**Texto de leitura:**
##########
Adianta este Autor que, para além do próprio negócio jurídico celebrado, também o regime próprio de um direito ou disposição expressa da lei pode afastar o regime da acessão, bem como os casos em que titulares de direitos, reais ou de crédito, têm o poder de actuar materialmente sobre coisa corpórea alheia, podendo resultar do exercício desse poder a união de coisas pertencentes a proprietários distintos, e que a lei portuguesa não submete às regras da acessão, mas sim ao regime das benfeitorias; logo, o regime da acessão só se aplica à hipótese de união ou mistura de coisas pertencentes a proprietários diferentes quando não haja um outro regime que regule especificamente a situação; uma união de coisas realizada por uma das partes de um contrato cujas regras a regulam ou por um possuidor não é regulada pelas regras da acessão.
Por conseguinte, a acessão tem carácter subsidiário (Cfr. Autor e ob cit., p.683-684). Entramos assim na distinção entre a acessão e as benfeitorias,
Já tivemos ensejo de escrever em Acórdão proferido em 26-03-2009 no Rec n° 414/2000.El, de que fomos Relator:
"A 1ª instância entendeu que, no caso em apreço, as obras invocadas ... não configuravam acessão industrial imobiliária, mas sim benfeitorias.
Trata-se, fundamentalmente, de uma distinção de carácter doutrinal que tem sido acolhida pela jurisprudência.
"A benfeitoria e a acessão, embora objectivamente se apresentem com caracteres idênticos, pois há sempre um benefício material para a coisa constituem realidades jurídicas distintas. A benfeitoria consiste num melhoramento feito por quem está ligado à coisa em consequência de uma relação ou vínculo jurídico, ao passo que a acessão é um fenómeno que vem do exterior, de um estranho, de uma pessoa que não tem contacto jurídico com ela. A aquisição por acessão é sempre subordinada (. .. ) à falta (. . .) de um título que dê, de per si, a origem e a disciplina da situação criada" (Cfr. Pires de Lima - A- Varela, Código Civil Anotado, vol. III, 2ª ed., p. 163 e segs; no mesmo sentido, se bem que com um entendimento mais restritivo da distinção entre a acessão e as benfeitorias, cfr. José Alberto C. Vieira, Direitos Reais, 2008, p. 684 e segs).
Com efeito, a acessão não se verifica nos casos em que existe uma relação jurídica prévia de natureza contratual ou real entre os titulares da propriedade das coisas unidas (o do solo, por um lado, e o dos materiais - a obra - por outro), pois nesses casos deve aplicar-se a disciplina normativa dessa relação jurídica; logo, sempre que os bens se unem ou incorporam com base numa convenção entre os respectivos proprietários (do solo e da obra -materiais aplicados), o direito de acessão não intervêm: o conflito de interesses deve ser resolvido pelas normas dessa convenção (Cfr. Maria de los Desamparados Nuiiez Boluda, La accesion en las edificaciones, 1994, p. 38 e segs).
##########
**Registos apresentados:**
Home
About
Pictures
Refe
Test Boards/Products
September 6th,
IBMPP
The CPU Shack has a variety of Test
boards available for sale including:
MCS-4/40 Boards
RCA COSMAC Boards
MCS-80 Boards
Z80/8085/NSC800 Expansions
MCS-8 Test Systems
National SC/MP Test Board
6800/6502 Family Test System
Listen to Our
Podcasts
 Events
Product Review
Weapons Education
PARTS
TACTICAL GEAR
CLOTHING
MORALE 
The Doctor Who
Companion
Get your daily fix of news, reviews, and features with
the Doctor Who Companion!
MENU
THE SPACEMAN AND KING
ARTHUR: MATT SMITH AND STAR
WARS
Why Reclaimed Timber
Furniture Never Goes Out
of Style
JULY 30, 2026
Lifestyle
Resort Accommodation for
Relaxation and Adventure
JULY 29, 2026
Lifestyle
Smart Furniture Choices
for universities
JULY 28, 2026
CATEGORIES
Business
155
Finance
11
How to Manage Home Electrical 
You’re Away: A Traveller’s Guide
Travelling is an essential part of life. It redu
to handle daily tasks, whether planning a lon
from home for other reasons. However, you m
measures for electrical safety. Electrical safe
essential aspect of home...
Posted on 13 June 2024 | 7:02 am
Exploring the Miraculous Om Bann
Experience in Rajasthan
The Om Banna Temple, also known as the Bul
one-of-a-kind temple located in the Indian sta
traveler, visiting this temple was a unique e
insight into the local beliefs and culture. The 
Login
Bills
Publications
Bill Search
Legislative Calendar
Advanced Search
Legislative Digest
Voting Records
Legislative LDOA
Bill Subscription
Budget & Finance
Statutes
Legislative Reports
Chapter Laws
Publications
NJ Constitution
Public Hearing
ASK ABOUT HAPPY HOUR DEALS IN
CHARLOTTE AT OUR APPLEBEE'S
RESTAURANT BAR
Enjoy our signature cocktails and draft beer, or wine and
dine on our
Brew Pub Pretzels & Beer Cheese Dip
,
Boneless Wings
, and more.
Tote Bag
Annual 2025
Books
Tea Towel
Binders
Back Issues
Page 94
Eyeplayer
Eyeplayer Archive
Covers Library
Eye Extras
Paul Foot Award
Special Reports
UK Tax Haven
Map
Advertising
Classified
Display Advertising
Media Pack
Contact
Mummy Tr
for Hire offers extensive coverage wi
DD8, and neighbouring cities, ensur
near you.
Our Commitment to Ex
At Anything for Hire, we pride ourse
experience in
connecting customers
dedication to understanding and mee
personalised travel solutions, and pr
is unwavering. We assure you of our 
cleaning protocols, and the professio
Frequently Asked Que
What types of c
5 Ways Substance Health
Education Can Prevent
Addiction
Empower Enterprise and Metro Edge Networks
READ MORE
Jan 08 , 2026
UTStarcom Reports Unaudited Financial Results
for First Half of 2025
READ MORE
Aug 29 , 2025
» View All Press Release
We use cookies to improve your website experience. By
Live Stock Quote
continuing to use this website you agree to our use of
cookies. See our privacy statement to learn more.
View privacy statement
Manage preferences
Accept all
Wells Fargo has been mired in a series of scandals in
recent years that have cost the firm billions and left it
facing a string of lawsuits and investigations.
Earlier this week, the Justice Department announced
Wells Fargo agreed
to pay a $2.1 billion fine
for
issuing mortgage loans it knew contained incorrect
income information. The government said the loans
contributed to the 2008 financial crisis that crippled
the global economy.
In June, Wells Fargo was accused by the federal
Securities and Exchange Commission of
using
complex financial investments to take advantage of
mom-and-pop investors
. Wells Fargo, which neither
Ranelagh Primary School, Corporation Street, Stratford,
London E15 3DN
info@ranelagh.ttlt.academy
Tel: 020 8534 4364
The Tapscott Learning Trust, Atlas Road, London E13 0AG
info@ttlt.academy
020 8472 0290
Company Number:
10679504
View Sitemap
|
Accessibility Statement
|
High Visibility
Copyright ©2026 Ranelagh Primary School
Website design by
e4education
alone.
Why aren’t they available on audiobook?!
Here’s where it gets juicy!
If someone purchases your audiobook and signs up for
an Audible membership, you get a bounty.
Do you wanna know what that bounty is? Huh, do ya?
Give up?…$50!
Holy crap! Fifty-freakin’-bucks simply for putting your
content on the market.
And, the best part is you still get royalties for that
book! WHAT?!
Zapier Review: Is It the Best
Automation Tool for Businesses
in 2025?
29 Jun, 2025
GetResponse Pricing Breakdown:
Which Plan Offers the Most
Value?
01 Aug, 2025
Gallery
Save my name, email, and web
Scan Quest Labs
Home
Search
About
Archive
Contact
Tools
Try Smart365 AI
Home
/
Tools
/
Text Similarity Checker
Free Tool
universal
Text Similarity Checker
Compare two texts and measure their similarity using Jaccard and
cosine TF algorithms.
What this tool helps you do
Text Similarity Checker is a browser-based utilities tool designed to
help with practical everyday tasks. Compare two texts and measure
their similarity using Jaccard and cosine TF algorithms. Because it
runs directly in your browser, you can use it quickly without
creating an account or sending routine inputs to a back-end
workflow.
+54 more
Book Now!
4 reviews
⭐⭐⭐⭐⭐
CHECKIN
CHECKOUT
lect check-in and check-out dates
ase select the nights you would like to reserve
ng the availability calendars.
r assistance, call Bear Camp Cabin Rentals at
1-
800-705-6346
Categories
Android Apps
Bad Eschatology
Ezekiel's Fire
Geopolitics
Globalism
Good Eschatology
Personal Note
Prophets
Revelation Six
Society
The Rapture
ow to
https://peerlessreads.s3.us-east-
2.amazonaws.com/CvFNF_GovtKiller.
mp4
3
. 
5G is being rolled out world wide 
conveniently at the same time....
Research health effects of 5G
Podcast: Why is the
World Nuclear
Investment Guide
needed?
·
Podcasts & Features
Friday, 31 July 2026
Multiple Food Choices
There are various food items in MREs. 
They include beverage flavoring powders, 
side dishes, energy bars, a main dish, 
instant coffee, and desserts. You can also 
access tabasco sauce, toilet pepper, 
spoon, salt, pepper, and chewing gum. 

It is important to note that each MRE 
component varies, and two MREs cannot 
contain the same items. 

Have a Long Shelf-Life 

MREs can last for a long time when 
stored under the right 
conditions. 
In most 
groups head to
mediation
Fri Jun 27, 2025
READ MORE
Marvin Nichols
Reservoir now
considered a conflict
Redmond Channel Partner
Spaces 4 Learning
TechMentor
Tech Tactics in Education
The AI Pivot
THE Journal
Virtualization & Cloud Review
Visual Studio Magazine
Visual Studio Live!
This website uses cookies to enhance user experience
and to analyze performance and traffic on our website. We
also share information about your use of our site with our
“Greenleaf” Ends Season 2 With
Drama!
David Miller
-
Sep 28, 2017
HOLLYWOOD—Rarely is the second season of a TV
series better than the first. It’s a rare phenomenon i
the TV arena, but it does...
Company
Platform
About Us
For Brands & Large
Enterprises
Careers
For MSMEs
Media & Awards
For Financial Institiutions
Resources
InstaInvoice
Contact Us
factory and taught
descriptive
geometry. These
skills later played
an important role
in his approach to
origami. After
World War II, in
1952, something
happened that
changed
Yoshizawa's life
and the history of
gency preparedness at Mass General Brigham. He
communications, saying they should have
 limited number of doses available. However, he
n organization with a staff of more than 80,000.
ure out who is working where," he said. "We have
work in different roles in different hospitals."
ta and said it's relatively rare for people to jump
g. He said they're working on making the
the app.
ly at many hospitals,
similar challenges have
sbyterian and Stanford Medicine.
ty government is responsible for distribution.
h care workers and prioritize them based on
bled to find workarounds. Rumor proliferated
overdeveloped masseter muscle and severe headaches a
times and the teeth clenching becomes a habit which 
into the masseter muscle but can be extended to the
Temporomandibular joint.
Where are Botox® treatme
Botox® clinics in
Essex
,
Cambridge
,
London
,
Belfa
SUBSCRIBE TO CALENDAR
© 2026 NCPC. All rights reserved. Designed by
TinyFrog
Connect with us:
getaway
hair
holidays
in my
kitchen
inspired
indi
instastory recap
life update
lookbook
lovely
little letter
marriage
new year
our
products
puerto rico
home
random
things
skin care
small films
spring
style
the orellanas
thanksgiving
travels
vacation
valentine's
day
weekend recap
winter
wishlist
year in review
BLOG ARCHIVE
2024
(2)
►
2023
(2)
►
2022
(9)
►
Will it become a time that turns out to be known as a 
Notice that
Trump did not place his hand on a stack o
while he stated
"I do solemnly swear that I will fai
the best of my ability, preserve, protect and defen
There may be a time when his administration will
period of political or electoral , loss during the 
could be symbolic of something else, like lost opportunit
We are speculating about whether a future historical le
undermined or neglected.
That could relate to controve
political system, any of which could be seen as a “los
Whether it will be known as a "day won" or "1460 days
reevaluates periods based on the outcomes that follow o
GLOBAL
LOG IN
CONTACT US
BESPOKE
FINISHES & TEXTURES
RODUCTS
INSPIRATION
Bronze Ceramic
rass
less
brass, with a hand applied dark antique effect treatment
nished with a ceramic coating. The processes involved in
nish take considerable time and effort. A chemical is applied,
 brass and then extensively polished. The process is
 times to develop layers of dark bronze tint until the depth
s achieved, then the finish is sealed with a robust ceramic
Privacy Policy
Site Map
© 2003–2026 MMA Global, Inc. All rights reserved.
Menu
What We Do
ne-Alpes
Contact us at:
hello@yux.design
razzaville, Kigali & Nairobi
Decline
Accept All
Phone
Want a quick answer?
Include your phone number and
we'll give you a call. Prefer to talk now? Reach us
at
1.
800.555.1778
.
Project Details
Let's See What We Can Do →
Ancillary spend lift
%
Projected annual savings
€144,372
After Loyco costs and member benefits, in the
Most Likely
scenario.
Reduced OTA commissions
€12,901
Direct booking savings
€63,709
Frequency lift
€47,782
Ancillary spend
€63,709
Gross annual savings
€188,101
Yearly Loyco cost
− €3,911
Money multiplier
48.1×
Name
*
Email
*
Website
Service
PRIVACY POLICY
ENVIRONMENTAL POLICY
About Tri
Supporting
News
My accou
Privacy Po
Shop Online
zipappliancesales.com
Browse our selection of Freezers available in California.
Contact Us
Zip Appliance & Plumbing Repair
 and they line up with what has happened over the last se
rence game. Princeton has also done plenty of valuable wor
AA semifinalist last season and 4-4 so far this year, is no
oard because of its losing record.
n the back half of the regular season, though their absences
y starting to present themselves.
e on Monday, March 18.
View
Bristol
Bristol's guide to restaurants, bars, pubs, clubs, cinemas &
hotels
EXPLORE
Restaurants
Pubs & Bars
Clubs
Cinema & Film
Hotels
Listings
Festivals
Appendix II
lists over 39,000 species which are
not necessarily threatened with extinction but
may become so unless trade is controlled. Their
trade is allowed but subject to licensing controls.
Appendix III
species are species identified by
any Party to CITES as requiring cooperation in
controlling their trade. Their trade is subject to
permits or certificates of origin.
##########
Reproduza, no texto sobre a acessão e as benfeitorias, o trecho que vai de "Com efeito, a" até "38 e segs).". Os registos provêm de uma fonte diferente da do texto.

**Resposta:**
Com efeito, a acessão não se verifica nos casos em que existe uma relação jurídica prévia de natureza contratual ou real entre os titulares da propriedade das coisas unidas (o do solo, por um lado, e o dos materiais - a obra - por outro), pois nesses casos deve aplicar-se a disciplina normativa dessa relação jurídica; logo, sempre que os bens se unem ou incorporam com base numa convenção entre os respectivos proprietários (do solo e da obra -materiais aplicados), o direito de acessão não intervêm: o conflito de interesses deve ser resolvido pelas normas dessa convenção (Cfr. Maria de los Desamparados Nuiiez Boluda, La accesion en las edificaciones, 1994, p. 38 e segs).